«La Marsellesa», más que un himno.

No nació en Marsella, fue en Estrasburgo y sucedió así.

Plaza Broglie de Estrasburgo, un monumento, un restaurante y un cartel que dice: «Aquí se levantaba la casa donde resonó por primera vez «La Marsellesa» cantada por Rouget de L’Isle en el domicilio del alcalde Dietrich el 26 de abril de 1792″.

Cuenta Mary-Cliquet en «Rouget de L’Isle: Biografía completa e inédita del autor de La Marsellesa« que el alcalde de entonces, el barón Frédéric de Dietrich, fundó el periódico «La Feuille», donde Rouget de L’Isle publicó ensayos políticos y un himno a la libertad.

El regidor y Rouget, capitán del Ejército del Rin, eran amigos.

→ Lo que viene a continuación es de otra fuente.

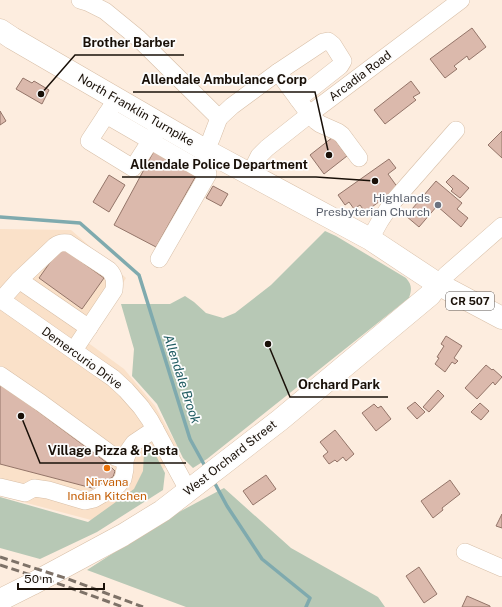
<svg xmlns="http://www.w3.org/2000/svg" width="502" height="607" viewBox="0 0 502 607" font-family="'Public Sans',sans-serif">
  <rect width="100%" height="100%" fill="#fdeddf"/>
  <!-- built -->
  <path fill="#fae1c9" d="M0,229L71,230L126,278L87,342L124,369L155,406L180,451L139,495L95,521L0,496Z"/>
  <!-- green -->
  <g fill="#b7c8b5">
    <path d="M325,231L336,236L406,278C412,285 412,289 409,298L207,459L193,468L183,458L157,404L132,376L134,349L121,304H170L185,296L194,302L206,313L223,318L235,313L271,285Z"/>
    <path d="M152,448L165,473L163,490L97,532L40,559L0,548V497L88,522L134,489L143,471L144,453Z"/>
    <path d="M224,488L291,548L378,597L385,607H186L87,570L166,519Z"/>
  </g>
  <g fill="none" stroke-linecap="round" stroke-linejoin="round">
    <!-- stream -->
    <g stroke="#7faaae" stroke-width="3.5">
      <path d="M0,217L80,223L139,275L190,439L206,468"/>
      <path d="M213,480L227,506L262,559L310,598L306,607"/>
    </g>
  </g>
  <!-- building -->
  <g fill="#dbb9ac" stroke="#947569">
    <path d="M472,28L486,47L469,60L467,56L454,66L457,69L445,78L430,59Z"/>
    <path d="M23,78L32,83L34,81L49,90L42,104L16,89Z"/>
    <path d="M411,81L420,93L413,97L416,100L385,124L374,110Z"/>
    <path d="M0,111L6,121L0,125Z"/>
    <path d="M502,131V158L488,145Z"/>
    <path d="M333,137L347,156L324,174L310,155Z"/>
    <path d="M154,151L197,174L156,247L114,225Z"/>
    <path d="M389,159L396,168L388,174L398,188L365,212L360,205L354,209L349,202L345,205L338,195Z"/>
    <path d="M109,175L125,185L109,212L93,202Z"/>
    <path d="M453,175L469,188L460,198L451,191L453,189L446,182Z"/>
    <path d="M436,181L462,203L457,209L468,218L461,227L437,206L419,227L406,216Z"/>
    <path d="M213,186L228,194L221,206L206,198Z"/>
    <path d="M61,247L104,278L82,309L39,278Z"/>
    <path d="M446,336L462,346L454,358L458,361L455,364L452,362L445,372L435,364L439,358L437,357L444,346L441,344Z"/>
    <path d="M486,365L492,370L493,369L502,377L495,385L493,382L477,399L465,388Z"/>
    <path d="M0,383L106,462L115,471L113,477L92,488L0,464Z"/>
    <path d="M438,390L444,396L429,412L423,407Z"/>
    <path d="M415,402L425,412L417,419L407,408Z"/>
    <path d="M480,403L489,411L481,420L471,412Z"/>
    <path d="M374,404L378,408L381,406L391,419L376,431L362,413Z"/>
    <path d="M335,430L354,454L346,461L343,457L337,462L335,460L329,464L323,456L328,452L320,442Z"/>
    <path d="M266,475L276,489L253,505L243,491Z"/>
    <path d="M450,480L460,494L442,508L443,510L433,518L421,501Z"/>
    <path d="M502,514V528L496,526Z"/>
    <path d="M419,567L437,594L424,603L406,576Z"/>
    <path d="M467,596L490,606V607H462Z"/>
  </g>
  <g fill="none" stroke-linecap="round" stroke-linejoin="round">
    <!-- minor casing -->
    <g stroke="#d8bfa7" stroke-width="18">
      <g id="minor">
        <path d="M80,0L87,2L105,11L138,38L219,118L211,139L205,150"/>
        <path d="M278,72L309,114L316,121L320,124L338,132L342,135L359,158"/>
        <path d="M112,106L89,141L133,168L156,132"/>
        <path d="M106,115L208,174L159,259"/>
        <path d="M219,118L232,106L278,72L323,42L328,41L333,45L343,61L340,66L298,99"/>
        <path d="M250,174L259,156L267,148L315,110L461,0"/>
        <path d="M370,239L380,221L392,203L456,130"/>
        <path d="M19,280L89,328"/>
        <path d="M438,284L446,275L502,226"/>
        <path d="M0,299L97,367L113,378L126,390L141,407L150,420L188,490"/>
        <path d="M1,300L19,280L55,246C59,243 62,242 68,243L109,270C115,276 115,282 114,290L74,350"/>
        <path d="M0,375L41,403L115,457L125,460"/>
        <path d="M0,487L25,493L34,488L48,490L85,501L94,499L118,485L123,479L125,469V460L129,450L134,443L155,429"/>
        <path d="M465,552L502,568"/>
      </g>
    </g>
    <!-- major casing -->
    <g stroke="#d8bfa7" stroke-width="23">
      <g id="major">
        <path d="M0,30L12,38L205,150L370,239L438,284L502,318"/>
        <path d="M0,600L32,584L123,535L162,511L280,420L430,295L438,284"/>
      </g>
    </g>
    <!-- minor -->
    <use href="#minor" stroke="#fff" stroke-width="17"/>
    <!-- major -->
    <use href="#major" stroke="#fff" stroke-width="22"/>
    <!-- rail -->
    <g stroke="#7e7268" stroke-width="3" stroke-dasharray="8 4" stroke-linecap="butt">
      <path d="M0,557L68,579L143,607"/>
      <path d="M0,565L65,586L123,607"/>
    </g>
  </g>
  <!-- markers -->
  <circle fill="#6b7280" stroke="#fdfdfd" stroke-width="1.5" cx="438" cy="205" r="4"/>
  <circle fill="#e8710a" stroke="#fdfdfd" stroke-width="1.5" cx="107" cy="468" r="4"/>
  <g text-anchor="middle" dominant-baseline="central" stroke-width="3.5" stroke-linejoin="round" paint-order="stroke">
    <!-- shield labels -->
    <rect fill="#fdfdfd" stroke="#5d5752" stroke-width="1" x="446" y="292" width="48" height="18" rx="3"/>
    <g font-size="11" font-weight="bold" fill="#191008">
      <text x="470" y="301">CR 507</text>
    </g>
    <!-- street labels -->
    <g font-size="12" fill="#191008" stroke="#fdfdfd">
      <text transform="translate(360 76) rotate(-37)">Arcadia Road</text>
      <text transform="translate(136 110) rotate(30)">North Franklin Turnpike</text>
      <text transform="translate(82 358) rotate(36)">Demercurio Drive</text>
      <text transform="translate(230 458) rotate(-38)">West Orchard Street</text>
    </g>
    <!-- worship labels -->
    <g font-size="12" fill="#5b616d" stroke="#fdfdfd" text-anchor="end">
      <text x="430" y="198">Highlands<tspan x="430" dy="14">Presbyterian Church</tspan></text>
    </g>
    <!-- food labels -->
    <g font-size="12" fill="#c56008" stroke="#fdfdfd">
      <text x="107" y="482">Nirvana<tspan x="107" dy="14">Indian Kitchen</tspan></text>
    </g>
    <!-- water labels -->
    <g font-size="13" font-style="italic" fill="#205c62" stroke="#fdfdfd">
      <text transform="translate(182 379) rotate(72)">Allendale Brook</text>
    </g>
  </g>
  <!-- callouts -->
  <path fill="none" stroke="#191008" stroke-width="1.5" d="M41 94L75 55H184M329 155L315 92H133M375 181L316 177H122M268 344L290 397H388M21 416L40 463H186"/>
  <g fill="#191008" stroke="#fdfdfd" stroke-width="1.5">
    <circle cx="41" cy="94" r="4"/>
    <circle cx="329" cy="155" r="4"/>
    <circle cx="375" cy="181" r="4"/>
    <circle cx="268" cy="344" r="4"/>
    <circle cx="21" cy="416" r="4"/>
  </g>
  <g font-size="13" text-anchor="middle" font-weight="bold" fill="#191008" stroke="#fdfdfd" stroke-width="3.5" stroke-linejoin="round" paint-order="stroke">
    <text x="129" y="47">Brother Barber</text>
    <text x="224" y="84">Allendale Ambulance Corp</text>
    <text x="219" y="169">Allendale Police Department</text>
    <text x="339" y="389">Orchard Park</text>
    <text x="113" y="455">Village Pizza &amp; Pasta</text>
  </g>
  <!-- scale -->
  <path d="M18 583v6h86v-6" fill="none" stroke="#191008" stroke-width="2"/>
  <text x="24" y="583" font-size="12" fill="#191008" stroke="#fdfdfd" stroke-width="3" paint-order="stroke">50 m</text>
</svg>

El 20 de abril de 1792 fue invitado a cenar en casa del Alcalde para celebrar la declaración de guerra a Austria de ese mismo día.

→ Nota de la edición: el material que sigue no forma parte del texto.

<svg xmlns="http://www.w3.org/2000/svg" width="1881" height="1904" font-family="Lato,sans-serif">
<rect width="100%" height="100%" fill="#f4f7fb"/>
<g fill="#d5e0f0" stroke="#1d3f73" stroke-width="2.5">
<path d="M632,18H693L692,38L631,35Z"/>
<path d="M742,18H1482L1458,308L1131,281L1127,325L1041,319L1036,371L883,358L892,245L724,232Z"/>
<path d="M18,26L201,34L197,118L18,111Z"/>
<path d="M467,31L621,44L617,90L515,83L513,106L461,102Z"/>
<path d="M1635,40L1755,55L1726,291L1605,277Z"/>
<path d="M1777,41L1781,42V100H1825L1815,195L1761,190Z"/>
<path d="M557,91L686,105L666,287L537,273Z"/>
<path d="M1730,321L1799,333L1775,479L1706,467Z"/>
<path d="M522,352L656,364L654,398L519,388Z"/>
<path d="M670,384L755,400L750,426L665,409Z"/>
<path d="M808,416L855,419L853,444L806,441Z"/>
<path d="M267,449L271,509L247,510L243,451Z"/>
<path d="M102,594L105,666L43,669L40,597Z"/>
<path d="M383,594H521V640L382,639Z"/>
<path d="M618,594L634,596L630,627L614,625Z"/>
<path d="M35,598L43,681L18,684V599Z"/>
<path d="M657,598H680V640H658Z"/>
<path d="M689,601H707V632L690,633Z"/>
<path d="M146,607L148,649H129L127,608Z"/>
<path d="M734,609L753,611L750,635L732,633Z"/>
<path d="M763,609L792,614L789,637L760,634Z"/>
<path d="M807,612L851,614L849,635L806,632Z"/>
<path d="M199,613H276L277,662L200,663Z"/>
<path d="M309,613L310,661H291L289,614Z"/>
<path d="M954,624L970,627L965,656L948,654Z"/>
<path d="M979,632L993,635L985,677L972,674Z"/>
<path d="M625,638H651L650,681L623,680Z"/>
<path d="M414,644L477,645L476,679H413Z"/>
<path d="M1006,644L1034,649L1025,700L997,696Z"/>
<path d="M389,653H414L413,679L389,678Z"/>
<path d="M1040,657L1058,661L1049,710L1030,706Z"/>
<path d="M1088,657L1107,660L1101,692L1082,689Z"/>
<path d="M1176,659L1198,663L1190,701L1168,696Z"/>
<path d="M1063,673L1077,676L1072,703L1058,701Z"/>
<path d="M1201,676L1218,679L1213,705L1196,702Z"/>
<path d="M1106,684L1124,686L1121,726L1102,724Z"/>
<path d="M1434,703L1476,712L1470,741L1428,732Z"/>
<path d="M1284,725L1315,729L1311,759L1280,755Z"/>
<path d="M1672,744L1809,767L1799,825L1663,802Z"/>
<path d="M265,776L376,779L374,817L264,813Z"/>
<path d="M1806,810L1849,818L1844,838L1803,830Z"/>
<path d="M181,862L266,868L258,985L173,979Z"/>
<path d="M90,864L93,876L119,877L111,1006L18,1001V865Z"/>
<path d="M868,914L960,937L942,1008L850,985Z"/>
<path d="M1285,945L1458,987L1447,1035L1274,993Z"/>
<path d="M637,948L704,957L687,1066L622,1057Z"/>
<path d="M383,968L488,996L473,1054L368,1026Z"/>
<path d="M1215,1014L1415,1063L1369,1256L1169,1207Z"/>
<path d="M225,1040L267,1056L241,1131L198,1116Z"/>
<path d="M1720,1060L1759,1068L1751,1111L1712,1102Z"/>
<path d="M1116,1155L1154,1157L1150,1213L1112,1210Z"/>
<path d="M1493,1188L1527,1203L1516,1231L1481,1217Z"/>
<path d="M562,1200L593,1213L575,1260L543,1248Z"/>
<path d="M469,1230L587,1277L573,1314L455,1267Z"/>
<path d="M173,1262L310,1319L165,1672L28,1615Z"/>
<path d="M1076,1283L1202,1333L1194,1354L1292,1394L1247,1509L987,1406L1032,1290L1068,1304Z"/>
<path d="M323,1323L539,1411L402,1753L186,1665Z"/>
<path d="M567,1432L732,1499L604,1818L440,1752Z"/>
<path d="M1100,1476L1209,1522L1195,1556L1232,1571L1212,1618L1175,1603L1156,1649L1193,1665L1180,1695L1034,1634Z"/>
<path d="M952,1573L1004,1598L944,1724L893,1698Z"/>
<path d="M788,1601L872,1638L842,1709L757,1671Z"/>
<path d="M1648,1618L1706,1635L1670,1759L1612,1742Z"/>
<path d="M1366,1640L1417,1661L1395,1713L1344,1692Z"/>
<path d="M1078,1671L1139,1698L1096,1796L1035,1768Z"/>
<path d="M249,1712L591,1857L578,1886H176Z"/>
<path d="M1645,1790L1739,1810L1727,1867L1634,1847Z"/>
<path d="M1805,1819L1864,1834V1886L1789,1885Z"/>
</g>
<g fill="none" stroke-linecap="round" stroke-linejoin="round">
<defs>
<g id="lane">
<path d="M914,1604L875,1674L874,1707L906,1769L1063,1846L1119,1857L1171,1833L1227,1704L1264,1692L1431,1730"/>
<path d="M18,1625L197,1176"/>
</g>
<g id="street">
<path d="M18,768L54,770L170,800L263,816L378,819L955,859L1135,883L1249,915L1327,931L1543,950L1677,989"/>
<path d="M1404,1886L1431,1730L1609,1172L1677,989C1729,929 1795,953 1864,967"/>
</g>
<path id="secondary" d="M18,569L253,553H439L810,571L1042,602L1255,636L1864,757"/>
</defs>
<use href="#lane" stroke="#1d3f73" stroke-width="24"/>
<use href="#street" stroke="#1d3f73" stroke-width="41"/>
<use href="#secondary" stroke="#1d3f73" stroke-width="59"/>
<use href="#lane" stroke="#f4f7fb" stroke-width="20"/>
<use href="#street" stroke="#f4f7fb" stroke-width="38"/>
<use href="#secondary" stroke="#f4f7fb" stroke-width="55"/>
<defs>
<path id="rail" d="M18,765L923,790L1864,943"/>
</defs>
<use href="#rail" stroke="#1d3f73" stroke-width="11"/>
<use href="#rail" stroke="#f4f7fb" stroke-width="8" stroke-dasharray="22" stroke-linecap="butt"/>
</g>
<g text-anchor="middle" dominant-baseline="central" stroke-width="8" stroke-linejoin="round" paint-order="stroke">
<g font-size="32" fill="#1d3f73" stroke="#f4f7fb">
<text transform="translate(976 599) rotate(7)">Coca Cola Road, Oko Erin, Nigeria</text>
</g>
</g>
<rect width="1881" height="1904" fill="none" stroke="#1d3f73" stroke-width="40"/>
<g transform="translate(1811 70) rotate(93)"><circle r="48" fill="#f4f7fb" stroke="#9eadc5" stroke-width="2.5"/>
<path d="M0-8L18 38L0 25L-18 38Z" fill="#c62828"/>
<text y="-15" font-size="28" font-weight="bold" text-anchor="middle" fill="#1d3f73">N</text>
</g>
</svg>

De regresó a su casa, en el actual número 81 de la Grand’Rue, a diez minutos a pie del domicilio del Alcalde, con el patriotismo y el espíritu poético por las nubes, cogió su violín y compuso la primera estrofa y la música del himno durante toda la noche.

Dicen que el Alcalde lloró de emoción y alegría al día siguiente, cuando el poeta-soldado volvió a su casa y le cantó el himno recién compuesto. El pintor Isidore Piles pintó aquel momento en un cuadro de 1849 que se conserva en el Museo Histórico de Estrasburgo.

El himno original se llamó «Cántico del Ejército del Rin», del que formaba parte su autor y fue editado el 30 de abril de 1792. Constaba de seis estrofas, a las que se añadió cinco meses después una séptima compuesta por Louis Dubois.

¿Y cómo aquel canto se convirtió en «La Marsellesa»? De Dietrich publicó la letra y la música del himno en «La Feuille», algunos de cuyos ejemplares se distribuyeron en grandes ciudades como Marsella.

El periódico cayó en manos del soldado y músico Charles Vernade, que la cantó a los voluntarios de varios batallones. Atravesaron Francia entonándola y entraron en París el 30 de julio al son del nuevo himno patriótico.

El himno del Ejército del Rin, el himno de los voluntarios marselleses pasó a llamarse «La Marsellesa».


Su éxito superó lo esperado por Rouget de L’Isle, que no imaginaba que poco después media Francia ya se sabía y cantaba su letra.

Unos dicen que Rouget de L’Isle cantó La Marsellesa por primera vez en medio de la plaza. Otros dicen que sucedió en el número 17 de la cercana rue de Charpentiers.